**Work to complete:** Report every line in the listing that contains the string "epoch".
======== Supplied material ========
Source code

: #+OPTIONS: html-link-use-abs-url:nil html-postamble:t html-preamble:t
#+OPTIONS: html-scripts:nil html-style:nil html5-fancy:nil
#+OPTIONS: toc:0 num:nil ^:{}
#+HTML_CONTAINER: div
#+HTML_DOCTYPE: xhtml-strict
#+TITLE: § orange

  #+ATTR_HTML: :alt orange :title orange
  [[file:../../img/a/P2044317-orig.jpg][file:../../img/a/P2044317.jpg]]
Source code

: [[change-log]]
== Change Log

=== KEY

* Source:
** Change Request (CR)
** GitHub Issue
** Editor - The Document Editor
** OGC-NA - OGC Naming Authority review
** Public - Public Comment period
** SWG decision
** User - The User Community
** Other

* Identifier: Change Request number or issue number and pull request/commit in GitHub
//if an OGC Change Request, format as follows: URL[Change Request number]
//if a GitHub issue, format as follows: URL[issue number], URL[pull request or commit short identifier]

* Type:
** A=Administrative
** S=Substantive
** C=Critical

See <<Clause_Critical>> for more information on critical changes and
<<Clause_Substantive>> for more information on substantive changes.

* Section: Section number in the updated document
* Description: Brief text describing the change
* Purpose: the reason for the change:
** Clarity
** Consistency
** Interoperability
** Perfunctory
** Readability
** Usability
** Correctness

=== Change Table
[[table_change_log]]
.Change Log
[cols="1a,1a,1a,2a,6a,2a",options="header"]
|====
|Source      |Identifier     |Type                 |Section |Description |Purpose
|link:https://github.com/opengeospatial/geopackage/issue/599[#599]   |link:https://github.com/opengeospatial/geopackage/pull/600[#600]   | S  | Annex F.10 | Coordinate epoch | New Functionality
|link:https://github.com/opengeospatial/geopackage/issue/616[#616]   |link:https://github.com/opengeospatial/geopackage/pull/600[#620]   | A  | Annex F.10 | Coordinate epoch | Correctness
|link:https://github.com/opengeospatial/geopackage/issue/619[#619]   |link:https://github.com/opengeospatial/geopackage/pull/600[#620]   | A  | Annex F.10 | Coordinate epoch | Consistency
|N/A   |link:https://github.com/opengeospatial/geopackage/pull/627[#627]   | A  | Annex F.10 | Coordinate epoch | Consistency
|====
========
**Answer to this problem:**
|link:https://github.com/opengeospatial/geopackage/issue/599[#599]   |link:https://github.com/opengeospatial/geopackage/pull/600[#600]   | S  | Annex F.10 | Coordinate epoch | New Functionality
|link:https://github.com/opengeospatial/geopackage/issue/616[#616]   |link:https://github.com/opengeospatial/geopackage/pull/600[#620]   | A  | Annex F.10 | Coordinate epoch | Correctness
|link:https://github.com/opengeospatial/geopackage/issue/619[#619]   |link:https://github.com/opengeospatial/geopackage/pull/600[#620]   | A  | Annex F.10 | Coordinate epoch | Consistency
|N/A   |link:https://github.com/opengeospatial/geopackage/pull/627[#627]   | A  | Annex F.10 | Coordinate epoch | Consistency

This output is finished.